26th November 2024 ---------------------------------------------------¶
Analysis of the plots above from LRC tank circuit:
- Our chi-squared is quite high (around 370) which I think is to do with the uncertainty. And I think we could have taken more data given more time to see if we could get a better fit.
- The residuals plot and the histogram both show that the model is not really fitting the data well, but I think it is because the curve is asymmetrical so maybe adding an offset, or chopping off the right tail would make it better. But I don't think it is necessary to do that because the data above shows the true LRC curve.
- Reporting the parameters from the fit above: We have frequency at 675.5 ± 0.233 kHz, input voltage at 1.948 ± 0.0129V, and gamma at 197.2 ± 3.25, these values are kind of off from the values we calculated and I am assuming it is because of the model is not fitting the data well enough.
Testing the AM radio¶
- We will test our AM radio while having the CH2 on and triggering from the scope on CH2, and connect the antenna like so (only added for the connection, everything else in our circuit is the same as before). We will tune the capacitor and the resistor so we can get the maximum amplitude on the oscillator, and then also tune it so that we get little/no noise. We will add image of the circuit with the speaker and the antenna connections below too:
Final Circuit:
Max amplitude signal:
Min amplitude signal:
Notes on the final circuit, debugging and more:¶
- We heard the radio on the speakers! Very cool :)
- Our amplifier had clipping on the screenshots above which is a flaw to the circuit which comes from the op-amp's limitations. A screen shot of this was also included above in the amplifier section of the report above (part 1).
- In terms of the biggest pitfalls of the circuit, I think what could have been improved was that we could have used a bigger breadboard to allow for more room considering how many components there are. I also think that to tested the circuit using the amplifier took a lot of time - I think there was a way to set up the frequency generator to test the breadboard which would have been more efficient and quicker.
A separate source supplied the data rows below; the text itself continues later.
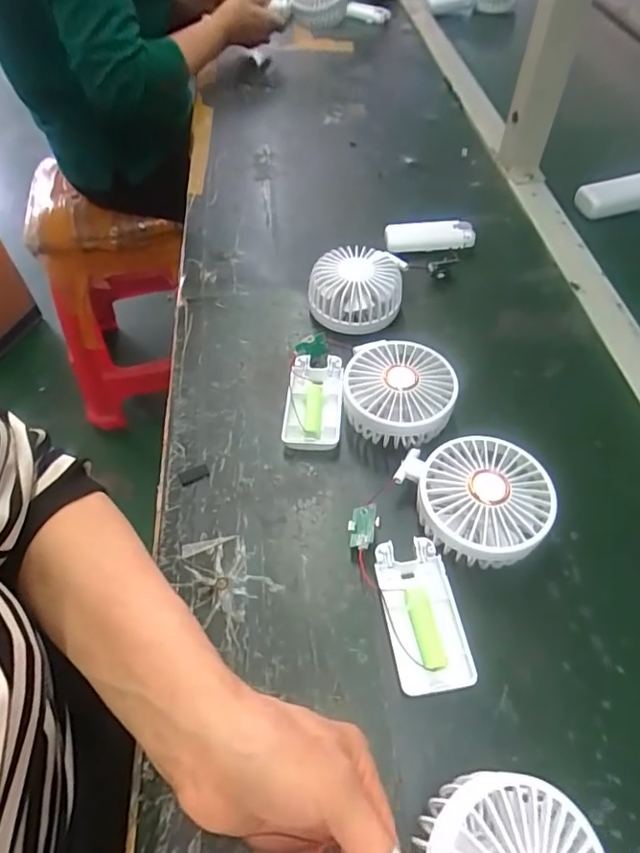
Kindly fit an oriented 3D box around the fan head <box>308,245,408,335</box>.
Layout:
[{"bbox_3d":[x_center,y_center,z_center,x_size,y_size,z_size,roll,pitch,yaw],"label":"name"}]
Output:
[{"bbox_3d":[0.032,-0.128,0.502,0.087,0.044,0.084,7,53,7],"label":"fan head"}]

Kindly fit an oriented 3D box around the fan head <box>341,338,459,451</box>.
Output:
[{"bbox_3d":[0.062,-0.023,0.421,0.081,0.044,0.082,9,53,8],"label":"fan head"}]

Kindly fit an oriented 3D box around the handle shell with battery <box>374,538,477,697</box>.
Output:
[{"bbox_3d":[0.063,0.118,0.339,0.046,0.014,0.091,-8,53,-5],"label":"handle shell with battery"}]

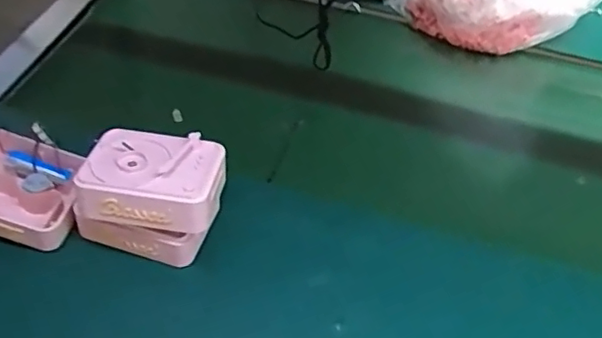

- I think the way we would ensure the debugging process was smoother if we were to remake this circuit or a more complex circuit, would be to follow through and break the circuit into chunks (isolate each part of the circuit), and manually following through with the wire connections, comparing with a proper correct circuit diagram - I think that was the most helpful. I think this debugging process was something that needed to be practiced and the AM radio gave us a way to do that, which is amazing.